> [DA FARE] Riporta parola per parola il passo dell'articolo sul neonato morto al San Giovanni che va da "Latte nella flebo, muore" a "del personale sanitario.".

Latte nella flebo, muore neonato al San Giovanni. Dg Bracciale: “Non c’è stata volontà di nascondere”

Ancora tante le polemiche in merito alla morte di un bambino morto al San Giovanni di Roma. A causare il decesso del piccolo, nato alla trentesima settimana di gestazione, l’iniezione in vena di latte, invece che di una flebo di fisiologica.

Sul caso al momento indaga la Procura di Roma. Intanto il ministro della Salute Balduzzi, ha inviato gli ispettori per acquisire maggiori informazioni sulle cause che hanno portato alla morte del bambino. Importante sarà anche accertare il motivo del ritardo nella denuncia da parte del personale sanitario.

Ed infatti, solo dopo qualche giorno. qualcuno dalla direzione dell’ospedale si è accorto di qualche irregolarità nella terapia usata per curare il piccolo. E’ partita così la denuncia cheall’iscrizione di una dozzina di medici nel registro degli indagati.

Da chiarire anche la posizione della madre del neonato che verrà ascoltata nei prossimi giorni. Bisogna infatti stabilire perché neanche lei abbia denunciato i fatti .e capire se volesse disfarsi del bambino.

> [DATI FORNITI]

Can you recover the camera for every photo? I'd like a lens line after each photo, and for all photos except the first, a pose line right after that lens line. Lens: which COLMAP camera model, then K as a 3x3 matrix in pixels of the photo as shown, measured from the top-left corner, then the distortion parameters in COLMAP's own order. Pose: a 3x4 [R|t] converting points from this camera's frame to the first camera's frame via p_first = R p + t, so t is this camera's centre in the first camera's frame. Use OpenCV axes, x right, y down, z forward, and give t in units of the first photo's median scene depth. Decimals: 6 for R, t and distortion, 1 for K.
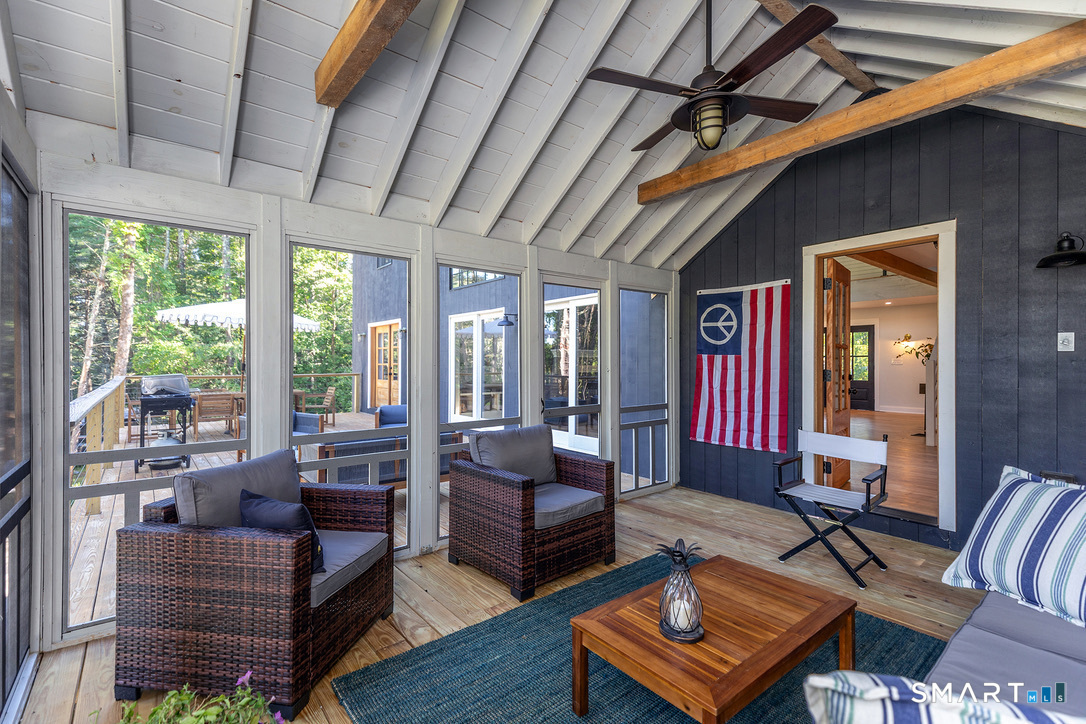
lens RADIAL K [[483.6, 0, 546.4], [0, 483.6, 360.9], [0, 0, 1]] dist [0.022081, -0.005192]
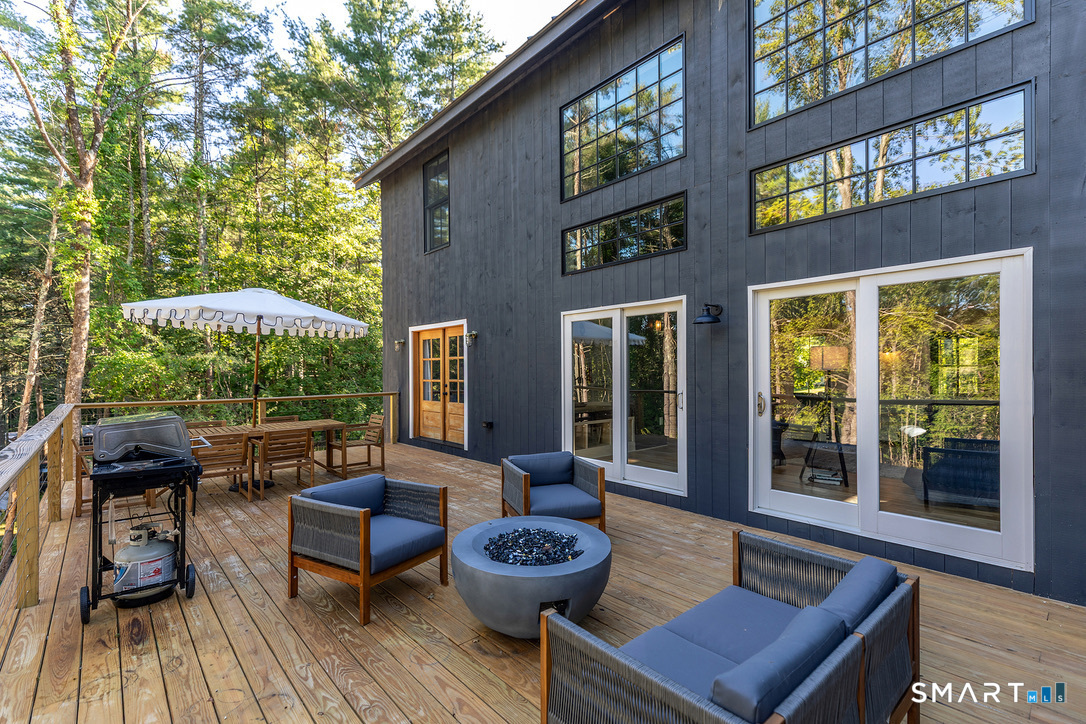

> [RISPOSTA]
Latte nella flebo, muore neonato al San Giovanni. Dg Bracciale: “Non c’è stata volontà di nascondere”

Ancora tante le polemiche in merito alla morte di un bambino morto al San Giovanni di Roma. A causare il decesso del piccolo, nato alla trentesima settimana di gestazione, l’iniezione in vena di latte, invece che di una flebo di fisiologica.

Sul caso al momento indaga la Procura di Roma. Intanto il ministro della Salute Balduzzi, ha inviato gli ispettori per acquisire maggiori informazioni sulle cause che hanno portato alla morte del bambino. Importante sarà anche accertare il motivo del ritardo nella denuncia da parte del personale sanitario.